Cyclone Freddy has dissipated after killing scores of people and displacing thousands in Mozambique and Malawi since late last week, although flooding remains a threat in both countries, a regional monitoring centre said.
The cyclone has killed at least 225 people in Malawi’s southern region including Blantyre, the country’s financial hub, according to local authorities. Another 88,000 people have been displaced.

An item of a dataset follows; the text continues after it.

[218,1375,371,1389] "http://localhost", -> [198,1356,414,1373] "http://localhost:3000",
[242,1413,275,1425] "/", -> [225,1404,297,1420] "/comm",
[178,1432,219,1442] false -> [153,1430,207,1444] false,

In neighbouring Mozambique, officials said at least 20 people have died since the storm made landfall in the port town of Quelimane on Saturday night. More than 45,000 are still in shelters, with about 800 square miles still under water, according to the EU’s Copernicus satellite system.
“There are many casualties — either wounded, missing or dead, and the numbers will only increase in the coming days,” said Guilherme Botelho, the emergency project co-ordinator in Blantyre for Doctors Without Borders.
Malawi, which has been battling a cholera outbreak, is at risk of a resurgence of the disease, Mr Botelho said, “especially since the vaccine coverage in Blantyre is very poor”.
The aid organisation suspended outreach programmes to protect its staff against flash floods and landslides but is supporting cyclone relief efforts at a local hospital.
Freddy was initially projected to exit back to the sea on Wednesday but has since waned and is no longer classed as a tropical cyclone, the United Nations weather monitoring centre on Reunion Island said.
“The emergency will not be over for many communities as rain from upland areas continues to flood downstream areas over the coming days,” said Lucy Mwangi, country director for Malawi at the aid organisation Concern Worldwide.
“Even rich countries that are advanced democracies would have been no match for the level of destruction this cyclone has brought,” said Kim Yi Dionne, a political scientist at the University of California Riverside.
Freddy accumulated more energy over its journey across the Indian Ocean than an entire US hurricane season.
Ms Yi Dionne said the scale of damage came despite Malawi’s disaster agency having prepared and planned “for the challenges that come with our contemporary climate crisis”.
Scientists say climate change caused by mostly industrialised nations pumping greenhouse gases into the air has worsened cyclone activity, making them more intense and more frequent.
The recently ended La Nina that impacts weather worldwide also increased cyclone activity in the region.
African nations, which only contribute about 4% of planet-warming emissions, are “once again paying the steepest price to climate change, including their own lives”, said Lynn Chiripamberi, who leads Oxfam’s southern Africa humanitarian programme.
Cyclone Freddy has caused destruction in southern Africa since late February, pummelling Mozambique as well as the islands of Madagascar and Reunion last month.
“Freddy is quite an exceptional weather phenomenon,” Anne-Claire Fontan, a tropical cyclone scientific officer at the World Meteorological Organisation told the Associated Press.
Its longevity, distance covered, the number of times it has intensified and the amount of energy it accumulated over time has been extraordinary, she said.
She added that its second landfall in Mozambique “is explained by the presence of two competing steering influences. It is not rare”.
Freddy first developed near Australia in early February. The UN’s weather agency has convened an expert panel to determine whether it has broken the record for the longest cyclone in recorded history, which was set by 31-day Hurricane John in 1994.